> PROVIDED TEXT:
<<<<

Love Chunks woke up on Saturday morning and, after he returned from his refreshing ten kilometre run along the Maribyrnong River, he cooled down, fetched the paper, checked on Sapphire and made us both a freshly ground and brewed coffee.

After finishing my cappuccino, I went back to bed for a bit more of a lie down - chocolate and book reviewing is exhausting work and it felt good to be able to get up at 10.00am instead of my far-too-rigorous weekday waking time of 7:30am.

He and Sapphire then decided to whip up a home made breakfast of potato rosti, poached eggs and home made tomato and kidney bean salsa sprinkled with chopped parsley from our herb garden, and called out to me to get up and join them.



















Later that evening as Sapphire was on the phone to Juliet and I was playing on the computer, Love Chunks rustled up a rather nice dinner - BBQ-ed peppercorn salmon, oven-roasted olive oil and rosemary potatoes, seared asparagus and sesame seed oil and salad sprinkled with balsamic vinegar. We ate with plates balanced on our laps in front of 'The Big Bang Theory'.


















But when it was my turn to do something for lunch the next day they weren't so thrilled.















I don't know why - surely they needed a change?

>>>>

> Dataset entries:
<<<<

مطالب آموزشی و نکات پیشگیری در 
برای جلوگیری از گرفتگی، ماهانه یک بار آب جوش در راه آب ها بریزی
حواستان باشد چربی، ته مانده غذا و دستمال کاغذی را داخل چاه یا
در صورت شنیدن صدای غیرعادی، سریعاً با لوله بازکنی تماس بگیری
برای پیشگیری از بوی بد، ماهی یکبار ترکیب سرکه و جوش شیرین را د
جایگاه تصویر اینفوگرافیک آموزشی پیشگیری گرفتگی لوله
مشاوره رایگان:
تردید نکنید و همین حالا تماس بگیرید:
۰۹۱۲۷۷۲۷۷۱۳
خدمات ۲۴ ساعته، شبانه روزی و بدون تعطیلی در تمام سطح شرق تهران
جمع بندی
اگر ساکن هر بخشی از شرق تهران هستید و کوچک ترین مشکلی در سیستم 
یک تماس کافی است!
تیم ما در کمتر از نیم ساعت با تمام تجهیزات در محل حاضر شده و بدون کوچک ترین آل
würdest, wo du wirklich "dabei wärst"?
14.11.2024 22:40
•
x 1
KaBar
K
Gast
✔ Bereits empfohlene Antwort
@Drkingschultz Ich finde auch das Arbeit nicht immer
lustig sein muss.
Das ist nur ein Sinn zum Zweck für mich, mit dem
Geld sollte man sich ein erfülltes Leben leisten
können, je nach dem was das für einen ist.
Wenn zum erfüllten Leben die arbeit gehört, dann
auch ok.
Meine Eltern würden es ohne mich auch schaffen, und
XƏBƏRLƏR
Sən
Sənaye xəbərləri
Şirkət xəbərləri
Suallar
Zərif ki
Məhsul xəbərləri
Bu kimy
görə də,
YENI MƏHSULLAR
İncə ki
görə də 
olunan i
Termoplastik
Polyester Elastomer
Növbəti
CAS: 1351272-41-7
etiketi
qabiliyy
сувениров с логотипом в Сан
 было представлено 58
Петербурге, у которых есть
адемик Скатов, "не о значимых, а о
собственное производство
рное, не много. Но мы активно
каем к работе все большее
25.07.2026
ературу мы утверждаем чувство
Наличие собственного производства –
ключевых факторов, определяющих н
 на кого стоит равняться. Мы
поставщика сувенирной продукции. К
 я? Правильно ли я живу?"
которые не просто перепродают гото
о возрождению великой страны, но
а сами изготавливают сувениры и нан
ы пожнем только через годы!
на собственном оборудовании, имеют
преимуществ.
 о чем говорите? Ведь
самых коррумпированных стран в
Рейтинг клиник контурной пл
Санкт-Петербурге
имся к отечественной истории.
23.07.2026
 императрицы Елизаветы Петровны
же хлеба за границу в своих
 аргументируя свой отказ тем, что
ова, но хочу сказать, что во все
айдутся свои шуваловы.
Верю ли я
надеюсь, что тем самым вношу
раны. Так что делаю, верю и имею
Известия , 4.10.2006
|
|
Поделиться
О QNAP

>>>>

Could you edit the passage about the weekend meals from "After finishing my" up to and including "time of 7:30am.", putting "latte" in place of "cappuccino"? The material isn't needed for this.

> RESULT FOR THIS TASK:
After finishing my latte, I went back to bed for a bit more of a lie down - chocolate and book reviewing is exhausting work and it felt good to be able to get up at 10.00am instead of my far-too-rigorous weekday waking time of 7:30am.